The data Start Marker
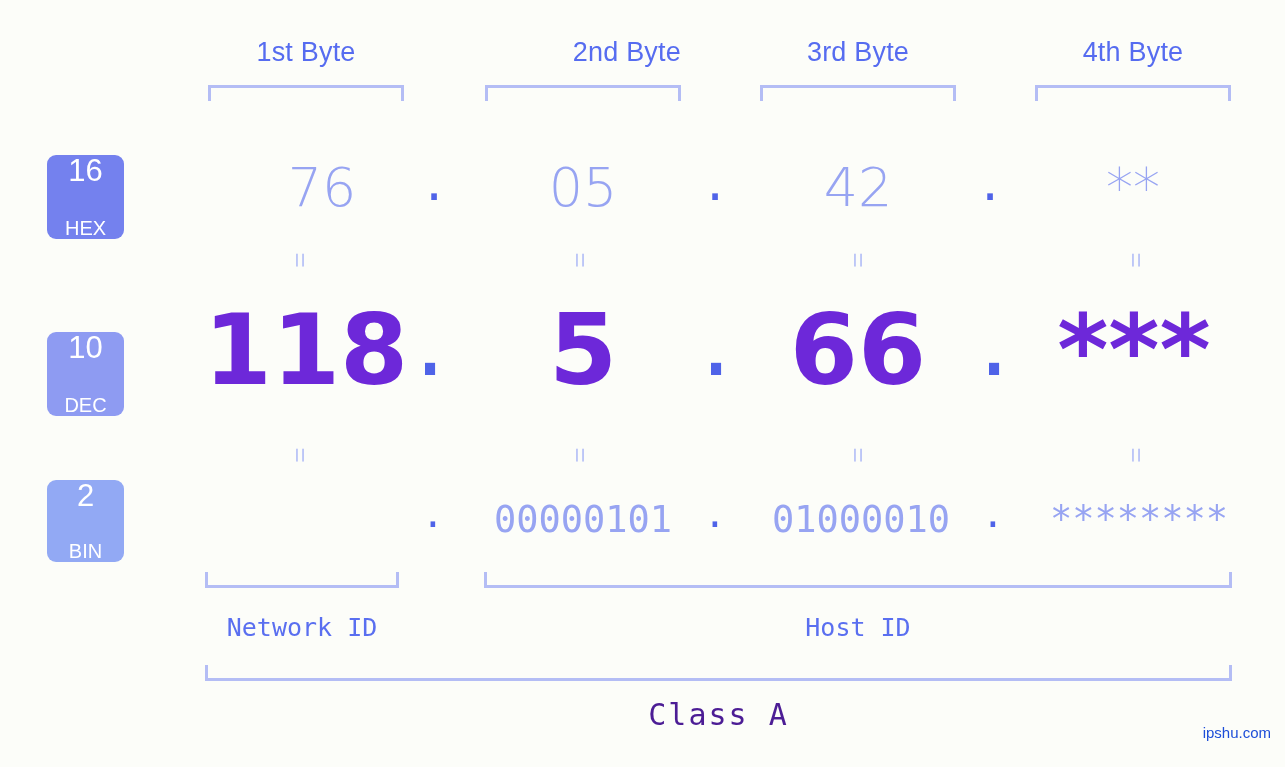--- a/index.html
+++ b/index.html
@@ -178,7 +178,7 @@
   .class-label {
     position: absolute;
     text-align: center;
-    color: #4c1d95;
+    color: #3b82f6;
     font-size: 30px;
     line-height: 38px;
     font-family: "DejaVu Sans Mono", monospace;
The data End Marker
Return each line above exactly; any pictures are to be skipped.

• _Solution_
--- a/index.html
+++ b/index.html
@@ -178,7 +178,7 @@
   .class-label {
     position: absolute;
     text-align: center;
-    color: #4c1d95;
+    color: #3b82f6;
     font-size: 30px;
     line-height: 38px;
     font-family: "DejaVu Sans Mono", monospace;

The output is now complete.